I favored Copeland's "ready made" piano with motor and bird toys, Ryan Johnson' s proto-futurist Rambling Man, and Atelier Van Lieshout's Sensory Deprivation Helmets, but didn't care much for Cory Arcangel and Frankie Martin's self-indulgent video.
There are two paintings by Miami's Gean Moreno, though he's now doing much more interesting things with collage. My favorite work was Cristina Lei Rodriguez's black-magic room of dropping crystal tears and a plant arrangement that sweats pink, green, bluish opalescent icy juice. Akin to French Symbolism, Lei Rodriguez's work is sensual, detached, and fantastic -- a world of almost-perfect imperfection after the human fall. She is without doubt one of Miami's rising stars.
Also at the Moore is New York video artist and musician Ada Ruilova's video Countdowns, which supposedly builds upon post-apocalyptic films of the Seventies and Eighties. Two different videos play side-by-side on two adjacent walls, forming a 90-degree angle. The imagery evokes a sort of countdown using disconnected characters amid barren urban landscapes. Ruilova did not engage me. I found her work fast and repetitive, which brings me to one big problem with the video format as it stands now.
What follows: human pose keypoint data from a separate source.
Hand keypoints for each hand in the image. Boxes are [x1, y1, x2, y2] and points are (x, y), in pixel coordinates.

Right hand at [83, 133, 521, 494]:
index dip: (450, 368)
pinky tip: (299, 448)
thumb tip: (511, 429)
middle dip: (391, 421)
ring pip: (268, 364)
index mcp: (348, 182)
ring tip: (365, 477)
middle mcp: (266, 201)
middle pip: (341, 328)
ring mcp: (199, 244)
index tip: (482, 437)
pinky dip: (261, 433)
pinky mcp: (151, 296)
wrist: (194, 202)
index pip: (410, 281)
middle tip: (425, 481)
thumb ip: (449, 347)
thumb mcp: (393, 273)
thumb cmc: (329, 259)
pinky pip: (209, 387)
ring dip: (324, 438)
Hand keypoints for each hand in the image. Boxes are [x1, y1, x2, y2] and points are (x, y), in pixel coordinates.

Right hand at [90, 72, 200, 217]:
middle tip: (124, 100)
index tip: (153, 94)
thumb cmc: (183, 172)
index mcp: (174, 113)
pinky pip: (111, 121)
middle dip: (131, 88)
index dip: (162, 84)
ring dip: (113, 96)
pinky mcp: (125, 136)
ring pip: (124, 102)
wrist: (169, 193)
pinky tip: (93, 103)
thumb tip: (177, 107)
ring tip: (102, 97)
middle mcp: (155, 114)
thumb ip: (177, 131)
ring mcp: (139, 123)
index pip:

How can the form move away from the tiresome cut-and-paste and looping and disconnectedness and toward something more interesting?
Video art is sometimes disengaging not because, as some critics suggest, we're biologically wired to follow more sequentially narrative forms. The problem is creating a "hook" to pull us in. Art, after all, is always a hook form, as Roland Barthes would have admitted -- only he called it punctum.
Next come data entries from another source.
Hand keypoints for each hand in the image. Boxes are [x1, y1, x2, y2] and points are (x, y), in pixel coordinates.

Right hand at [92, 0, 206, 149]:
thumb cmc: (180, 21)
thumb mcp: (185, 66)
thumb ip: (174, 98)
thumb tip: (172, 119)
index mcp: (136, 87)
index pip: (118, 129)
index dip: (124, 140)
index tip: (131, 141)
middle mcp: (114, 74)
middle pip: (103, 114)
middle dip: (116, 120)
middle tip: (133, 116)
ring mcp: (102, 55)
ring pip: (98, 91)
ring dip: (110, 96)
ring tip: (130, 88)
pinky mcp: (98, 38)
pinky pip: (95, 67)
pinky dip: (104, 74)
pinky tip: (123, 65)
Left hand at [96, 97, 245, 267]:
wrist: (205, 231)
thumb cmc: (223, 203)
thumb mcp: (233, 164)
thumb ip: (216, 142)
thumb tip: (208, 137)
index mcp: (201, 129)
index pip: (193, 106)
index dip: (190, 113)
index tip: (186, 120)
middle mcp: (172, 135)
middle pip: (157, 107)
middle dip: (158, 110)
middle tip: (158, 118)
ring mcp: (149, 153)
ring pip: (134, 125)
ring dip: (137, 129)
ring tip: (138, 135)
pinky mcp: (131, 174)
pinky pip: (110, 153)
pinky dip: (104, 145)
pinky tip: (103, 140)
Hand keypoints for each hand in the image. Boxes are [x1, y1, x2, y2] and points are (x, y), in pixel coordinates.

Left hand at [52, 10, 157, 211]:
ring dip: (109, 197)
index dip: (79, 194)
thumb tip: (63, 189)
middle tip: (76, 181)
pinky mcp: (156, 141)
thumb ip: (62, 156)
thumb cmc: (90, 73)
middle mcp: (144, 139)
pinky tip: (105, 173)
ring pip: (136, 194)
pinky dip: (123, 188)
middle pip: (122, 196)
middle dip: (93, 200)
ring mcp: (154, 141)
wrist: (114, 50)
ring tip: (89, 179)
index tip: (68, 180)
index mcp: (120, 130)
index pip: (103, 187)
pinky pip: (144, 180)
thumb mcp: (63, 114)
Karman Cubiña is developing an educational component at the Moore that I find promising. At the time of my visit there were a bunch of students visiting from DASH, the Design and Architecture Senior High School across the street from the Moore building. The kids were having real fun, singing along (karaoke-style) to Christian Jankowski's video. The Moore Space, along with sponsors Craig Robins and Rosa de la Cruz, has given some money to help artists develop educational tools to get kids involved with contemporary art. The student show that was on display in the projects-room section -- under the tutelage of George Sanchez -- looked pretty good considering they were all beginners. Indeed, of all the gallery spaces in Miami, the Moore has created a uniquely fluid, informal environment for learning that I've come to appreciate.